For his part, the source in the acting Teachers Union confirmed to our website that the next stage will witness a qualitative escalation with the UNRWA administration if it is stubborn in its decision towards Professor Fatah Al-Sharif, stressing “no complacency or complacency and that the escalation will continue until the end and until the demands of the Palestinian Teachers Union are met,” saying: “We will not accept anyone blackmailing us about our affiliation.”

In a speech on behalf of the civil committee during the march in Al-Bass camp, Mr. Khaled Baddawi called on the agency’s management in Lebanon to stop its behavior towards employees and try to alienate them from their cause under the pretext of restoring funding.

Meanwhile, student Hanadi Abu Sahyoun, on behalf of the school parliament at Deir Yassin High School, rejected what she described as the suspicious policies pursued by the UNRWA administration, calling on employees to express their national positions.

The director of UNRWA in Lebanon, Dorothy Klaus, justified her request for Al-Sharif to submit his resignation so that “funding from donor countries will not be cut off” at a time when the agency is facing “Israeli” plans to end its presence by halting funding announced by 17 countries based on “Israeli” allegations.
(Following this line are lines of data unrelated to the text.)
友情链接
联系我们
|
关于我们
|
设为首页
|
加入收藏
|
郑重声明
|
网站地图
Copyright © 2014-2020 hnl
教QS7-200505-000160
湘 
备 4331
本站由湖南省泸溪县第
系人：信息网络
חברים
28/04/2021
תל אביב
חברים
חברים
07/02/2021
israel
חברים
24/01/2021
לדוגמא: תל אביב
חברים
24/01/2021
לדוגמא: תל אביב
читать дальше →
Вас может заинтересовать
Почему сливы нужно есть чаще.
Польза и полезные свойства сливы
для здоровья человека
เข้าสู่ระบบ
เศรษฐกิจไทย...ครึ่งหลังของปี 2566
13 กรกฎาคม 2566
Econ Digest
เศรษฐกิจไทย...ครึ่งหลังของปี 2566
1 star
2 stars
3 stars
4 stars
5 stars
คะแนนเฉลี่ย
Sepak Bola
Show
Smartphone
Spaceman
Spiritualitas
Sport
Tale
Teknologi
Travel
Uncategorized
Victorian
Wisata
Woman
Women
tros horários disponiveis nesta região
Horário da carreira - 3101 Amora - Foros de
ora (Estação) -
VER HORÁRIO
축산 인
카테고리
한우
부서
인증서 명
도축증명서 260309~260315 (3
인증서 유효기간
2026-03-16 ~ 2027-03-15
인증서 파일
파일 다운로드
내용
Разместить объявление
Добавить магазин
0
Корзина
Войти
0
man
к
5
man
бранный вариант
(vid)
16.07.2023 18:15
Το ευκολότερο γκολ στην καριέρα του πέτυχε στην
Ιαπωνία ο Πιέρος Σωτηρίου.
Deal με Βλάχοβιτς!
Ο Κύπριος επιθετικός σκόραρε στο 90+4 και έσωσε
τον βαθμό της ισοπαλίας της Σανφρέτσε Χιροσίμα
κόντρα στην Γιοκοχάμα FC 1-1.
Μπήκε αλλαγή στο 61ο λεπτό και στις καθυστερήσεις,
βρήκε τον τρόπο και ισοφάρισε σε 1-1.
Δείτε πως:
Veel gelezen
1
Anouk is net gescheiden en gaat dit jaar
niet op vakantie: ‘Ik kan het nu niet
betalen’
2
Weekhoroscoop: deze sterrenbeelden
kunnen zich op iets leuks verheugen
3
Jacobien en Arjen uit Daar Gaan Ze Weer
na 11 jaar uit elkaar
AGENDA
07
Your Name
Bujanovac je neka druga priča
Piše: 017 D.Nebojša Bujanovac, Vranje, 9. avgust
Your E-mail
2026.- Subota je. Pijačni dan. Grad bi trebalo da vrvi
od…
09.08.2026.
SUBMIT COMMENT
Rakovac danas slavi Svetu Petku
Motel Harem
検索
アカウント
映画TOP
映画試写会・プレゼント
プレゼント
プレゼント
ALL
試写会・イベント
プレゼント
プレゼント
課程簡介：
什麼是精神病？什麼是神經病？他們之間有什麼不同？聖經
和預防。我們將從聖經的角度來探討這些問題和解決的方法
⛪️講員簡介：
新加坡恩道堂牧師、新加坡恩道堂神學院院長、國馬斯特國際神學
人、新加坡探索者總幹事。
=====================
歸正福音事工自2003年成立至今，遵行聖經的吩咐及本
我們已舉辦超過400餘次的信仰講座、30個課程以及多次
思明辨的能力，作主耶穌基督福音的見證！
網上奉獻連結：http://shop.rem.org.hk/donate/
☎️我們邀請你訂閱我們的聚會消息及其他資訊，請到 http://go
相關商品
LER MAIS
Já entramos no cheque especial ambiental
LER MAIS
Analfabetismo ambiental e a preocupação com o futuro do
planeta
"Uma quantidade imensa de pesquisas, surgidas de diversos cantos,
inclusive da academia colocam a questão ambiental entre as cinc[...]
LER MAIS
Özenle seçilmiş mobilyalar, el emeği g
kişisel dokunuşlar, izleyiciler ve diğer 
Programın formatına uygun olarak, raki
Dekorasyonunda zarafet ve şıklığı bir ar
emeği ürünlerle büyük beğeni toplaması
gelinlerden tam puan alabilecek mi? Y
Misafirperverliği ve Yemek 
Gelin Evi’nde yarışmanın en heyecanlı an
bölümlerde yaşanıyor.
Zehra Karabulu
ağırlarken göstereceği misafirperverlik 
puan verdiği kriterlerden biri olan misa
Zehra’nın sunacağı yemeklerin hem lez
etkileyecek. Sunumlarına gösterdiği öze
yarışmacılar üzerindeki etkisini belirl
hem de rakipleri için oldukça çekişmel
That its employees participated in the Al-Aqsa Flood operation on the seventh of last October.

This was preceded by multiple efforts to link the agency’s funding by donor countries to political conditions described by political and human rights institutions as “serving Israeli policies,” such as amending the curricula in its schools.

In the West Bank, it also prevented its Palestinian employees from expressing their national affiliation and expressing positions supportive of the resistance against the “Israeli” occupation, to which the agency’s management responded and sparked disapproval and denunciation from the Palestinians, especially the agency’s employees who saw the matter as “blatant blackmail of their livelihood and their jobs.”

While the Palestinian factions and civil and human rights organizations continue to call for funding the agency directly from the United Nations budget in order to avoid the policies of “blackmail and subjugation” to which they are subjected by donor countries, especially those allied with the “Israeli” occupation, in exchange for the survival of the agency, which is considered one of the most important evidence of the continuation of the issue. Palestinian refugees and one of the most important factors for their survival due to the services they provide.